While Toni’s story suggests some intriguing complications—what is going on with her devotion to this man who so distrusts and fears her?—Brandon’s saga is as boring as can be—he gets cocky, he overreaches, he falls (during one especially yucky punishment scene, a client [Armand Assante] finds him in Central Park and has a thug hold him down so the client can piss all over him). Eventually, Brandon finds his way back to himself, that is, Brandon rather than “John Anthony” (again, his faith in a real self that might be lost and found is rather quaint)/ Walter’s story is much more compelling, because he does, at some level, get what gambling is about.

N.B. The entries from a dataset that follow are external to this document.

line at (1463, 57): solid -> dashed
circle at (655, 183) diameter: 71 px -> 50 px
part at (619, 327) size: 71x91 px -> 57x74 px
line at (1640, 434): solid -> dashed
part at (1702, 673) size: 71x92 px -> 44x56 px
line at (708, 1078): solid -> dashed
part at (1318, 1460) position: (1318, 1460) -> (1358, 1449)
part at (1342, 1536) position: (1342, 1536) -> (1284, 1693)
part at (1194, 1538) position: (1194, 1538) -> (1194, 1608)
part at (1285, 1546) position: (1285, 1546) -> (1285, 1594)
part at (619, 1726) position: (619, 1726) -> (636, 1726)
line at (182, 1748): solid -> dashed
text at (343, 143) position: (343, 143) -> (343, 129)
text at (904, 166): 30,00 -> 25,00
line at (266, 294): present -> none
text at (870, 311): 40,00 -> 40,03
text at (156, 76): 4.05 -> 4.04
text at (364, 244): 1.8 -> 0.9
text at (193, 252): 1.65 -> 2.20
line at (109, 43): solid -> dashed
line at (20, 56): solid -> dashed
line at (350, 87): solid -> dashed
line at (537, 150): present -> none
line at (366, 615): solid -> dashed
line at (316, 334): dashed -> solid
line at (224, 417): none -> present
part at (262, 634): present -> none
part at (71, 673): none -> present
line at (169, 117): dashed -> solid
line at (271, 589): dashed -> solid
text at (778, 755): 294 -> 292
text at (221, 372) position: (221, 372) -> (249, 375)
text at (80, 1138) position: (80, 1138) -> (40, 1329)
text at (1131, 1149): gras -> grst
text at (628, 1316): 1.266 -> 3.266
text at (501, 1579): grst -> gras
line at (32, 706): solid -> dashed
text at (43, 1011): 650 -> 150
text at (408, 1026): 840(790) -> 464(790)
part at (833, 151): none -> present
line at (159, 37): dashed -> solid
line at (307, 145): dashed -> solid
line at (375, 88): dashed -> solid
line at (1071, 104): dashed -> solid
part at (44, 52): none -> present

At one point during his lessons for Brandon, he drags the student and Toni into a Gamblers’ Anonymous meeting and begins, by way of a speech about his long-term sobriety and his earnest understanding of the group members’ plaints, then explains that they’re addicted to losing, not winning or gambling per se. And so he invites them to use his service, in order to be winners, and break their addiction to losing. “Gambling’s not the problem. We’re the problem, “he rasps, “We’re lemons. We’re addicted to losing.”
It’s something of an ingenious speech, ebbing and flowing, and Pacino chews it up as you might expect. It’s a lie, too, which is the underlying point of Two for the Money. Losing or winning is not what’s at issue in gambling, at least for high stakes adrenaline junkies. Rather, it’s the potential that can be experienced only in the pre-conclusion moments. And here it becomes clear that Toni is the major stake for the two boys.
At the same time, Russo is the film’s most compelling, least regular aspect (the fact that she executive produced suggests as well that options for over-40 women actors are even fewer than you’ve heard). Fantastically made up and dressed, she’s playing a meticulous, self-aware fashion expert among man-boys. Toni, it appears, understands the stakes.